I am a physician practicing on the coast of Maine. Recently, while doing hospital rounds, I stopped by the room of one of my inpatients, finding him asleep. The curtain separating his bed from his roommate’s was open. The fellow in the other bed was sitting up watching TV, and we looked at each other. I immediately recognized him: it was Robbie’s father!

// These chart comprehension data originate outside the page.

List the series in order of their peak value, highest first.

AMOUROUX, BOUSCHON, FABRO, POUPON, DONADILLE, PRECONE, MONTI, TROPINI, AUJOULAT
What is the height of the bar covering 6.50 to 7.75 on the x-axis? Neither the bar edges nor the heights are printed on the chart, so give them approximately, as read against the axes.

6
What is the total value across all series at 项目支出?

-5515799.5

In the 1990’s my practice consisted mostly of men suffering from HIV/AIDS. Robbie was a vivacious, somewhat flamboyant openly gay man in his late thirties with advanced AIDS. This was before we had any effective treatment to halt and reverse the otherwise relentless course of his disease. Robbie suffered from a number of AIDS-related complications, taking a large number of medicines. He was a wonderful patient: reliable, appreciative, and amazingly up-beat. My office staff loved him: he sent us postcards when traveling, and pictures of his “winning outfits” from various drag queen contests. When he developed progressive AIDS dementia, necessitating a move back in with his parents, his care became increasingly focused on comfort measures. Eventually, I made house calls, where I would find him being lovingly tended to by his parents. He became incontinent, and eventually non-verbal. But he always smiled. He died like that in his parents’ arms.

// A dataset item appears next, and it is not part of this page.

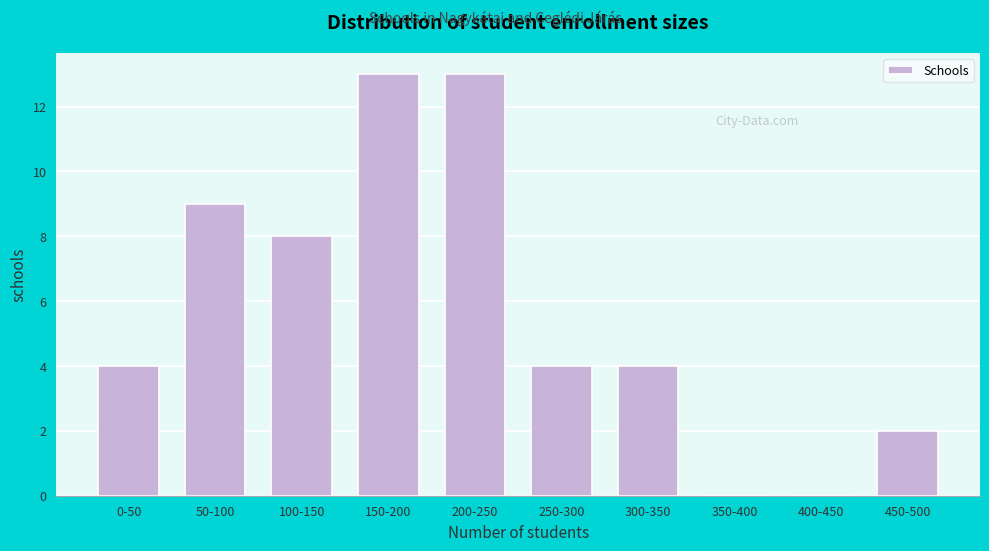

Reading right to left, transcribe all the data shown in this chart.

450-500=2	400-450=0	350-400=0	300-350=4	250-300=4	200-250=13	150-200=13	100-150=8	50-100=9	0-50=4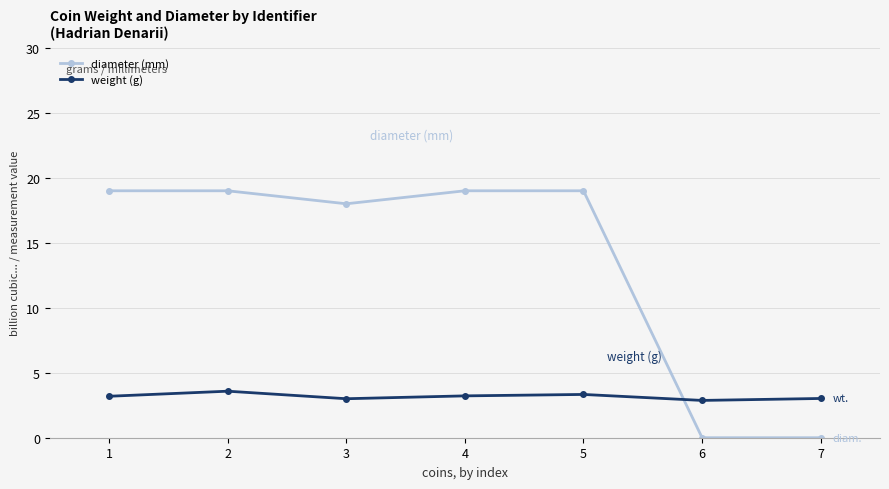

Between which two adjacent categories do weight (g) and diameter (mm) first intersect?

5 and 6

After greeting Robbie’s father and exchanging a few pleasantries, he asked me to sit. He spoke of how much it meant to his family that I made those final house calls to tend to Robbie. He then said that a few days after Robbie died, he awoke in the middle of the night and saw Robbie standing at the foot of the bed, dressed in a fine suit, the picture of health –telling him that “I am fine now, everything is fine, it is all okay” – and then he just faded away. He woke his wife and told her what he had seen, saying: “if only Dr. Ossanna could have been here to see Robbie like that – healthy and whole again, and okay. He would have liked seeing Robbie like that.”
I have often reflected back on those early days as the times when “we could do nothing” for patients with HIV/AIDS. Routinely now, we see patients thrive near normalcy with effective drug therapy, even when diagnosed with advanced disease. But Robbie’s father reminded me that I in fact had done something very important: I had cared for a very sick young man who was dying long before his time. I attended to details of his suffering and comfort. I was there. I had established a human connection that had provided something essential and powerful for Robbie and his family in his final days. I had made a difference after all, back when I had though “we could do nothing”.
I believe in the power of human connectivity – as a doctor, this may be at times more helpful and do more good than any drug I can think to prescribe. I thank Robbie’s father for reminding me.